Okay, look. Once in a while, we all get…a little soft. Soft in the middle, soft in the pants or soft in…the heart. This isn’t your usual First Loser pull-my-finger and tug-my-womprat blog post, this one’s for my bud Speedy Weezy. He’s my skating hero.
We started the new year with a new competitive sport. If you’re a parent, you know that with a seven year old, that’s not too hard to do. With year-round opportunities to play soccer, baseball, basketball, hockey, cycling, football, lacrosse, curling, swimming, phart boxing and Pokemon, I was pleasantly surprised when Speedy Weezy said he wanted to do competitive short track. Not wanting him to specialize with anything at such an early age, even my beloved inline speed skating, for fear of causing burnout, chronic repetitive motion injuries and a host of other reasons, Horseypants and I actively encourage him to try as many different sports as we can find. That he keeps coming back to skating on his own makes me happy. Inline and now ice, the kid obviously enjoys it. And in my mind, while they’re essentially the same sport, as many of you know, ice and inline are such completely different disciplines that I really do consider them separate, but mutually supportive, sports. (That’s my “avoiding specialization” loophole for the more astute observers amongst you.)
Having spent Christmas vacation getting our ice legs under us in preparation for the Mile High Open on January 2nd, we went into it with no expectations other than to just have a good time. This is actually just like we approached our first trip to Wichita last year for him to compete on inlines in the Team United Inline Speedskating Classic, so in retrospect I’m not surprised by his performance on ice. He did really well. Better than what we could have prepared him for. He just got out there and skated his heart out. He’s a natural.
It’s a father’s pride that starts to step on my journalistic objectivity here. I even have to put my inline coach role to the side on this one, because a couple of our really talented and hard working skaters were competing too. All great kids, but now I’m speaking as Freezy Weezy’s Dad, and here’s the unvarnished truth…I wanted Freezy Weezy to WIN at this. Not just win, but CRUSH IT. Beat everyone, friends and strangers alike. And I say strangers because I don’t believe in foes in all of this.
But back to my cleansing…deep breath…when it comes to my boy I wanted to see him win everything at this meet and for once I want to drop the pretense of political correctness that says I need to tell EVERY kid who skates how great they are. Just once, I want to look MY kid in the eye and say, “Damn Dude, you’re the best!” I want to do it and not worry about hurting anyone’s feelings. Just like every other parent. There, it’s been done. As a coach, I’ve just committed a carnal sin. So that’s why I’d never in a million years say such a thing when wearing my coaches hat. But I’m not now and it is what it is. I know at this point I’ve pissed a few people off. So it goes…

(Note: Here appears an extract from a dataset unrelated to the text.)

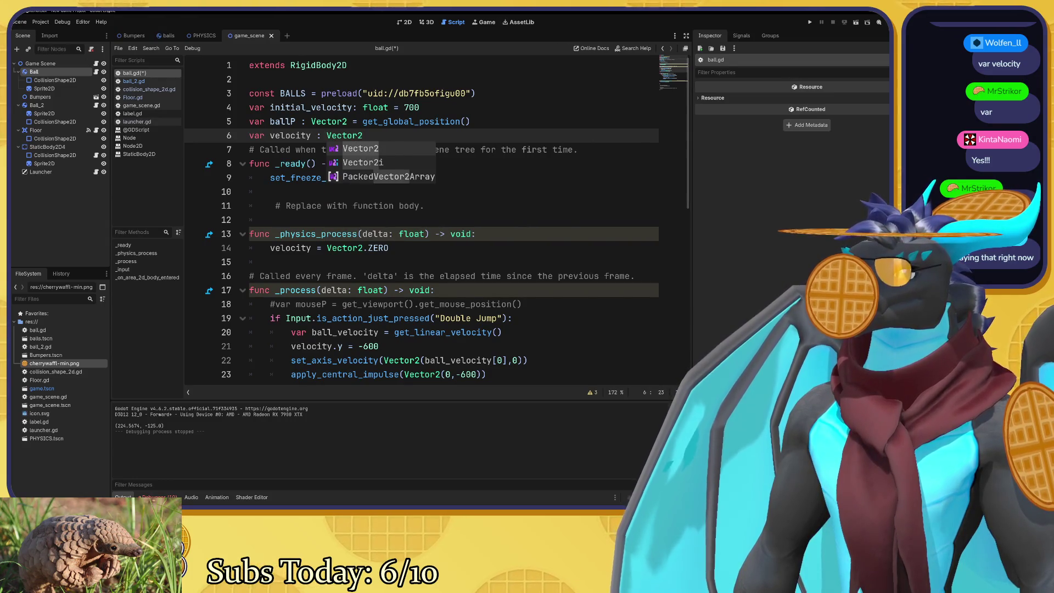
text( = Vec)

Freezy Weezy did great for his first meet. Really. Not a “fish tale” here. He was out there skating against quite a mixed group and qualified for every final in every distance. He came in First Loser in many of the races behind one of the Brothers Speed.
It’s great to see him competing with his friends and have it be a healthy competition. Freezy and the Brothers Speed have a great friendly rivalry that pushes the three of them to really try and do their best. Freezy almost won a race straight up, but slipped in the turn. It was a final, so at least he’d gotten to skate the full set.
The organizers of this event, Colorado Gold, did an awesome job from soup to nuts. In the end, Freezy took home a First Place ribbon for his age group and a really sweet Hersey’s bar. All of the participants got something, and in my heart I know that was a good thing. And all of the kids and skaters who went to this meet did great. Really, they all skated well, had a great time and fell deeper in love with the sport. All great outcomes, and truly what I want for all of them. But…
…you know, there are times when I think we’ve lost something as a culture when we can no longer sing We Are The Champions without worrying about losing friends, hurting feelings or trying to make everyone feel good about themselves. Does that make me a schmuck? I think not. It makes me a sports parent, and human. It’s all about having fun…yes. But winning is a lot more fun than losing or just doing your best – WE ALL KNOW IT! For me, I’ll take First Loser and truly be good with it. But for my kid, it’s nothing less than world domination and gold on a rope. I’m very proud of him. He’s working hard, he’s got talent, and he’s applying himself. It’s hard when you’re seven. Hard to control the urge to goof off, hard not to be distracted. But he’s doing his best and he’s doing great. Sometimes he needs help, and that’s why Horseypants and I are here. He’s fighting against natural and powerful forces to become better at something that’s really difficult to master. He’s well on his way and there’s nothing anyone can take from him. He’s got the world ahead of him, and nothing but good times in the rear-view mirror. At least for now. I hope he can keep it that way, but at the end of the day it will be up to him. I’ll support him through it all, by being honest and being there. He’s my hero, and I’ll love him forever no matter what.